### Reading text
※ ※ ※

NextGenBeing Founder
Listen to Article
Loading...Last year, my team went through something most engineers dread: migrating a high-traffic SaaS platform across all three major cloud providers. Not because we wanted to—because our acquisition meant consolidating infrastructure from three different companies, each married to their own cloud vendor. We had AWS workloads handling 20M requests/day, Azure running our ML pipelines processing 500GB daily, and Google Cloud managing our Kubernetes clusters with 200+ microservices.
What started as a nightmare turned into the most educational experience of my career. I got to see how AWS, Google Cloud, and Azure actually perform under identical production loads, with real money on the line and actual users affected by every decision.
Here's what three years of multi-cloud hell taught me. This isn't theory or marketing fluff—these are battle scars.
The Setup: Why Our Comparison Actually Matters
Most cloud comparisons you'll read are either vendor marketing disguised as content or surface-level feature checklists written by someone who's never deployed to production. I'm not going to waste your time with "AWS has X services while Azure has Y."

※ ※ ※

### Job item A
Reproduce the records verbatim, from the line containing "## 1.2.30 (2022-03-19)" through the end of the records, with both ends included.

### Material for this task
※ ※ ※

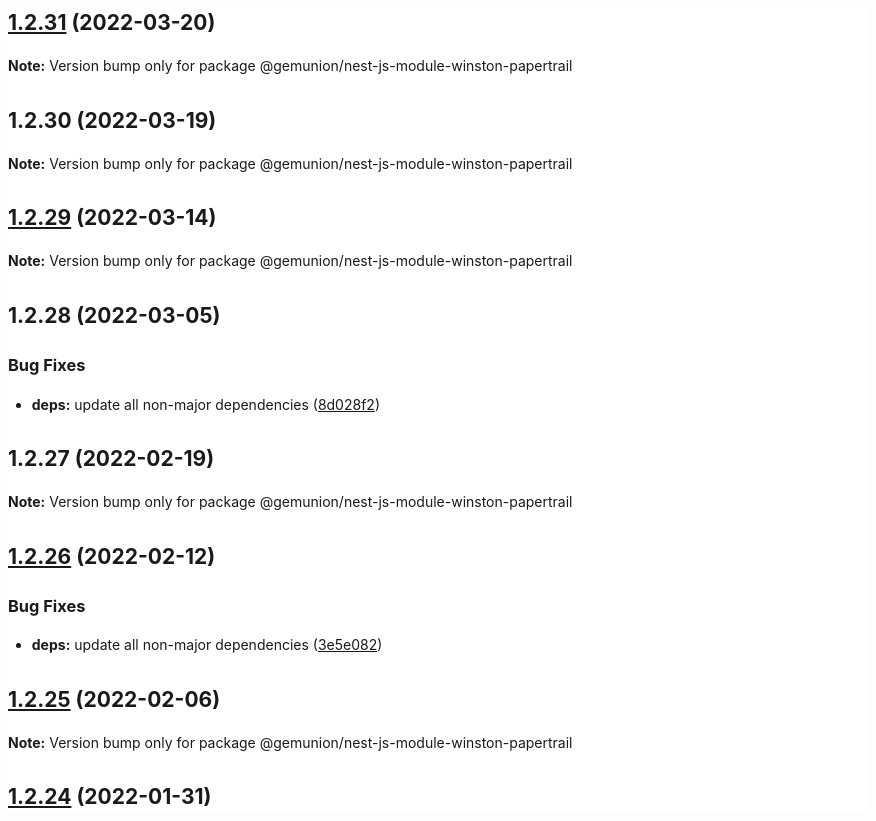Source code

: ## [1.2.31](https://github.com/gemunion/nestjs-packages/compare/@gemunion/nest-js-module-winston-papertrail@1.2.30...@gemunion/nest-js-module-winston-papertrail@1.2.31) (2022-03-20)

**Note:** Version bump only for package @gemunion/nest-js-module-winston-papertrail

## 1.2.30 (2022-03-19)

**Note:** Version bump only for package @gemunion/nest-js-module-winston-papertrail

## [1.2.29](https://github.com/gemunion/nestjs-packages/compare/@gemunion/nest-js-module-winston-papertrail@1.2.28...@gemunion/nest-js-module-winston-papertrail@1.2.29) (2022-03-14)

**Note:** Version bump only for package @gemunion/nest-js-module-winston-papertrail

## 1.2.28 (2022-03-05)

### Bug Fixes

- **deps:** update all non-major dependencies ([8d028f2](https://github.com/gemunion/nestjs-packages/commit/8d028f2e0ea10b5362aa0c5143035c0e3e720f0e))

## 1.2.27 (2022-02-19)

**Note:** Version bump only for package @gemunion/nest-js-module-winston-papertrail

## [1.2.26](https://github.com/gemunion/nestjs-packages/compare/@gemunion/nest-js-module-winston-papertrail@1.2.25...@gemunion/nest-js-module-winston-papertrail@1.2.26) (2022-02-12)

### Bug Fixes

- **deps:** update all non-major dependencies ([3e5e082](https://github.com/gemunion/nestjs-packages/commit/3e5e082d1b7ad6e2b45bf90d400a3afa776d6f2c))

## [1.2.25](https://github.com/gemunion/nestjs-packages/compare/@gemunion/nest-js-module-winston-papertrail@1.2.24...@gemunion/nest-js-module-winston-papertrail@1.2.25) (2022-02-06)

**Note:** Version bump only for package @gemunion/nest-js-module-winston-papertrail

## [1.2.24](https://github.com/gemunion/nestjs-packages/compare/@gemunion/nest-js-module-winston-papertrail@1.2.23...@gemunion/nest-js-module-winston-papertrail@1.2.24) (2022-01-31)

※ ※ ※

### Job item B
Answer these questions from the cloud migration article:
(i) How many requests per day did the AWS workloads handle?
(ii) Which cloud provider ran the ML pipelines?
(iii) What two kinds of writing does the article say most cloud comparisons are?

### Answer section A
## 1.2.30 (2022-03-19)

**Note:** Version bump only for package @gemunion/nest-js-module-winston-papertrail

## [1.2.29](https://github.com/gemunion/nestjs-packages/compare/@gemunion/nest-js-module-winston-papertrail@1.2.28...@gemunion/nest-js-module-winston-papertrail@1.2.29) (2022-03-14)

**Note:** Version bump only for package @gemunion/nest-js-module-winston-papertrail

## 1.2.28 (2022-03-05)

### Bug Fixes

- **deps:** update all non-major dependencies ([8d028f2](https://github.com/gemunion/nestjs-packages/commit/8d028f2e0ea10b5362aa0c5143035c0e3e720f0e))

## 1.2.27 (2022-02-19)

**Note:** Version bump only for package @gemunion/nest-js-module-winston-papertrail

## [1.2.26](https://github.com/gemunion/nestjs-packages/compare/@gemunion/nest-js-module-winston-papertrail@1.2.25...@gemunion/nest-js-module-winston-papertrail@1.2.26) (2022-02-12)

### Bug Fixes

- **deps:** update all non-major dependencies ([3e5e082](https://github.com/gemunion/nestjs-packages/commit/3e5e082d1b7ad6e2b45bf90d400a3afa776d6f2c))

## [1.2.25](https://github.com/gemunion/nestjs-packages/compare/@gemunion/nest-js-module-winston-papertrail@1.2.24...@gemunion/nest-js-module-winston-papertrail@1.2.25) (2022-02-06)

**Note:** Version bump only for package @gemunion/nest-js-module-winston-papertrail

## [1.2.24](https://github.com/gemunion/nestjs-packages/compare/@gemunion/nest-js-module-winston-papertrail@1.2.23...@gemunion/nest-js-module-winston-papertrail@1.2.24) (2022-01-31)

### Answer section B
(i) 20M requests per day.
(ii) Azure.
(iii) Vendor marketing disguised as content, or surface-level feature checklists written by someone who's never deployed to production.